After seven years, Aldi no longer offers its charging stations for electric cars for free use. What does this mean for customers and what effects does chargeable charging have on other discounters and supermarkets?
Since 2015, free charging stations have been available at numerous Aldi Süd stores. It was hoped that customers would shop in the discount stores during the charging process. But that ended this month: charging an e-car at the approximately 500 charging stations is only possible for a charging fee.
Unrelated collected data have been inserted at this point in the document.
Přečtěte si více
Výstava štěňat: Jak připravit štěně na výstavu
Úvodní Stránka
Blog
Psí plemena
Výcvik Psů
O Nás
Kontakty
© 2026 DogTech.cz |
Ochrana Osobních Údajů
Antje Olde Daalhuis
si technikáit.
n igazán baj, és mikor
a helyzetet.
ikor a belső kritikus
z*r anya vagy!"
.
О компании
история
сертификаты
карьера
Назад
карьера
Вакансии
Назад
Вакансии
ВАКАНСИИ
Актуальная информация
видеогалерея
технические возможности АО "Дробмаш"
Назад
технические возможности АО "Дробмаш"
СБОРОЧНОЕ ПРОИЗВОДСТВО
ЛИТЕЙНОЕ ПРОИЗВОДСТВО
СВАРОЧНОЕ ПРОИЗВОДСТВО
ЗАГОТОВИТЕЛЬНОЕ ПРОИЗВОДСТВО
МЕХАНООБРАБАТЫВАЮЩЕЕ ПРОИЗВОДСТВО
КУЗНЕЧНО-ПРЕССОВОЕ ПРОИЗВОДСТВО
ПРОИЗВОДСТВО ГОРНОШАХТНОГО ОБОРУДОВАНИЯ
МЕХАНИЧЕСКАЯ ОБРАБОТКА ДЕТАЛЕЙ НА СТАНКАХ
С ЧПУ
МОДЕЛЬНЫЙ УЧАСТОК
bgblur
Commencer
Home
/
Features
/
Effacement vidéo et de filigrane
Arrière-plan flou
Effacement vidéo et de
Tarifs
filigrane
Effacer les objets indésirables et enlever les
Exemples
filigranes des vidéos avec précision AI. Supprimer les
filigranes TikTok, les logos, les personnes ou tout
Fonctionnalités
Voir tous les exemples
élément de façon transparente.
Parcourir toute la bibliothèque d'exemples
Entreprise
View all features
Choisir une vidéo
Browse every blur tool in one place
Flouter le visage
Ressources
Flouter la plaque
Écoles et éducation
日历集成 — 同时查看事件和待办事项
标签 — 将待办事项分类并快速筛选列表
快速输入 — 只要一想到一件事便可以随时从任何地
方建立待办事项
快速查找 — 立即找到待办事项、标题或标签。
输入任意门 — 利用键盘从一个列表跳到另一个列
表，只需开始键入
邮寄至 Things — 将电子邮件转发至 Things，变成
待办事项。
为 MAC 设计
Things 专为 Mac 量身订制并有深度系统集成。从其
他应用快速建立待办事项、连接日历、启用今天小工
This is 29 cents per kilowatt hour at the normal charging stations with a maximum output of 22 kilowatts and 39 cents at the fast charging stations.
Payment is made with a debit or credit card or with a charging card from another electricity provider, in which case the charging fees are more expensive. Nevertheless, charging at the Aldi discounters is still cheaper than at many other charging stations. According to the energy group EnBW, it has “the largest fast-charging network in Germany”. Here, a kilowatt hour costs 45 cents, for example, with a monthly basic charge of 5.99 euros it is 36 cents. Ten cents more will be charged for quick charging. Chargeable charging stations are also available for customers at almost 200 McDonald’s branches. According to company information, the furniture giant Ikea has around 220 charging stations at Ikea branches in Germany, which can be used free of charge during opening hours.
Aldi: The reason for the chargeable charging offer is unclear
It is unclear why Aldi Süd has made the use of its charging stations subject to a charge. However, it is obvious that this simply did not pay off. After all, the electricity costs for one charge can quickly amount to more than 30 euros.
Nevertheless, the new charging policy of the discount chain has met with a positive response from customers. Because now it is also possible to shop outside of opening hours. And it’s no longer limited to an hour. In addition, those drivers who only visited the Aldi branches because of the free charging option should now stay away.
Lild and Kaufland could follow suit
At Lidl and Kaufland, charging is still free. Since last March, however, the charging stations can only be used via an app. And the Schwarz Group, which includes Lidl and Kaufland, could follow Aldi’s lead. As the “Handelsblatt” reports, citing industry circles, the two companies are also examining charging for the charging stations in front of their stores.
So far, charging has only been possible during opening hours and is limited to one hour. When asked, the Schwarz Group did not deny the possible introduction of charging fees. However, a Lidl spokeswoman told the daily newspaper: “(…) We are examining intensively how we can further improve our offer, for example to avoid a permanent blockage of the charging stations.”
The Rewe Group is still planning a charging option. In two years, 200 charging points should be available in front of Rewe and Penny branches. “One thing is certain, electricity cannot be given away in the long run, that’s not a business model. The example of Aldi shows that right now,” says Jan-Oliver Heidrich, Managing Director of EHA, the central energy service provider of the Rewe Group. However, he could imagine combined offers with shopping discounts or other discounts with the core business.